Because Mn is an essential element, and average daily intake is important to a healthy diet, toxicity from environmental exposure is typically evaluated for conditions when exposures exceed dietary intake. The regulatory toxicity values (chronic oral RfD and RfC) developed by EPA were most recently updated

in 2012. The lack of epidemiological studies in susceptible populations (as noted previously for Cr) is also inherent to Mn-exposed populations.

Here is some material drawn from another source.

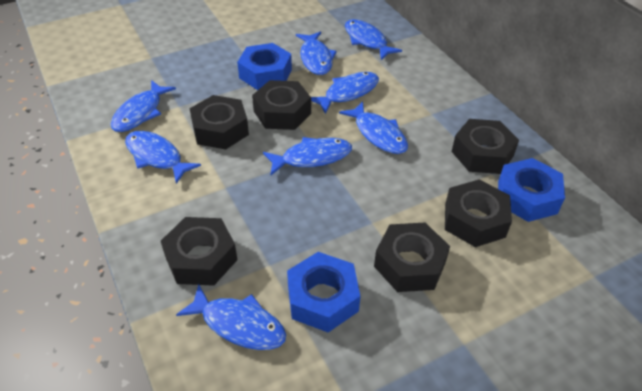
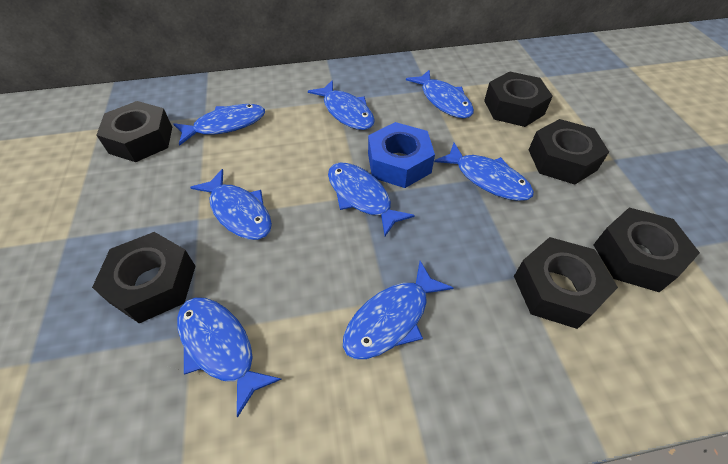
blue nut: 3 -> 1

The primary toxicity of Mn is neurological, with some evidence of other health effects such as liver toxicity. Exposures during pregnancy and early childhood have been associated with lower neurodevelopmental test scores including Bayley Scales of Infant Development, tests of spatial memory, tests of motor function (i.e., postural sway), and depressive symptoms, among other effects. In general, the majority of studies are in adults and are occupational, making direct comparisons with children’s studies complicated, as children exposed to environmental levels may be more susceptible due to the vulnerability inherent in a developing child. Many growth and developmental processes highly operant in children are not operant in adults, which is why lower doses of toxins can cause health effects.

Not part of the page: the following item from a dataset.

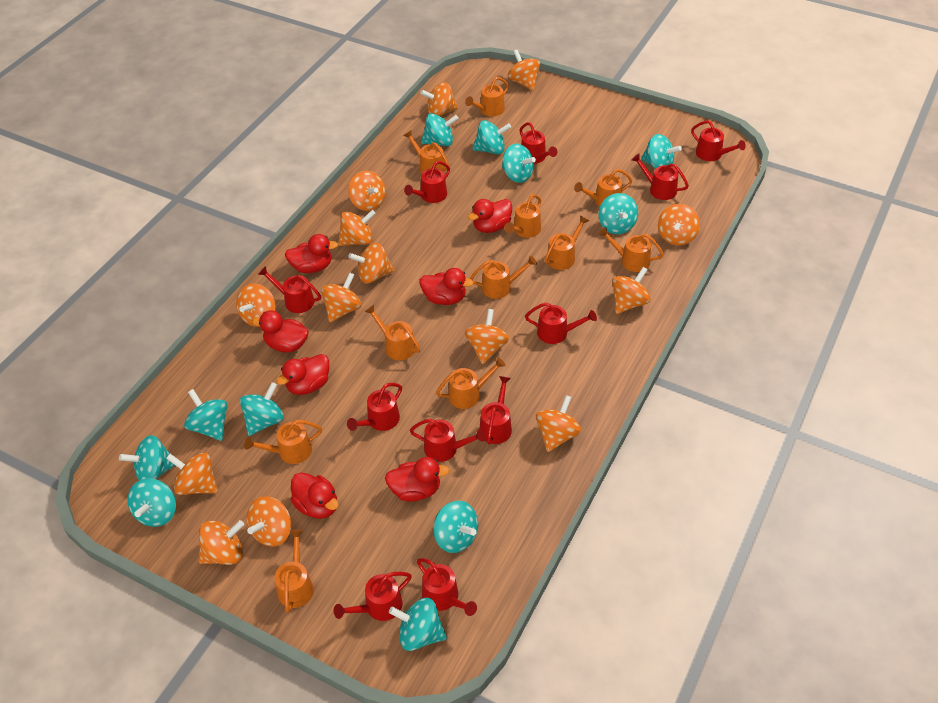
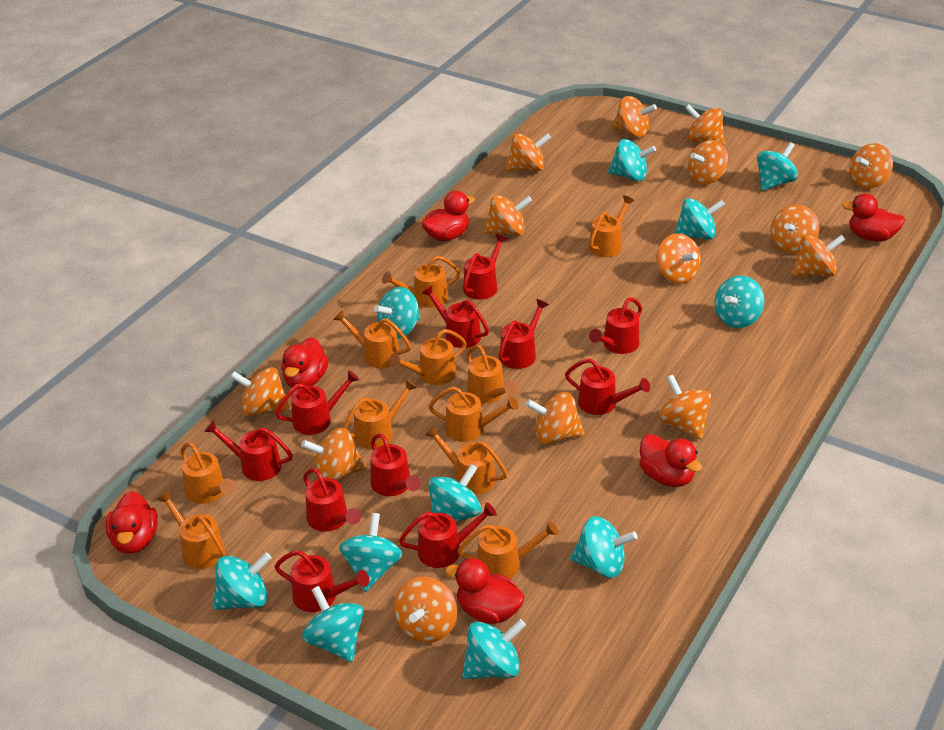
red duck: 7 -> 6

Several studies have also shown genetic predisposition to Mn-induced neurotoxicity. For example, human carriers of the missense mutation (A391T) in SLC39A8 show strong association with schizophrenia, which is characterized by reduced serum Mn, altered plasma glycosylation, and brain MRI changes. Genetic susceptibility should be considered in epidemiological studies when addressing the role in Mn metabolism and toxicity. Several genotypes of the Mn transporter genes, such as SLC39A8 and SLC30A10, have been repeatedly shown to regulate Mn homeostasis and susceptibility to Mn neurotoxicity. Therefore, the association between these (and other) common variants of these genes and intracellular Mn concentrations offers one of the strongest gene–environment interactions reported thus far, yet systematic epidemiological studies have yet to be undertaken.

Similar to Cr⁶⁺, pregnant women, early childhood, and elderly individuals would likely be more vulnerable to Mn exposure from slag. Those with chronic neurological diseases (such as autism and Alzheimer’s disease), pre-existing liver disease, or particular genetic susceptibilities can also increase their vulnerability to Mn exposures.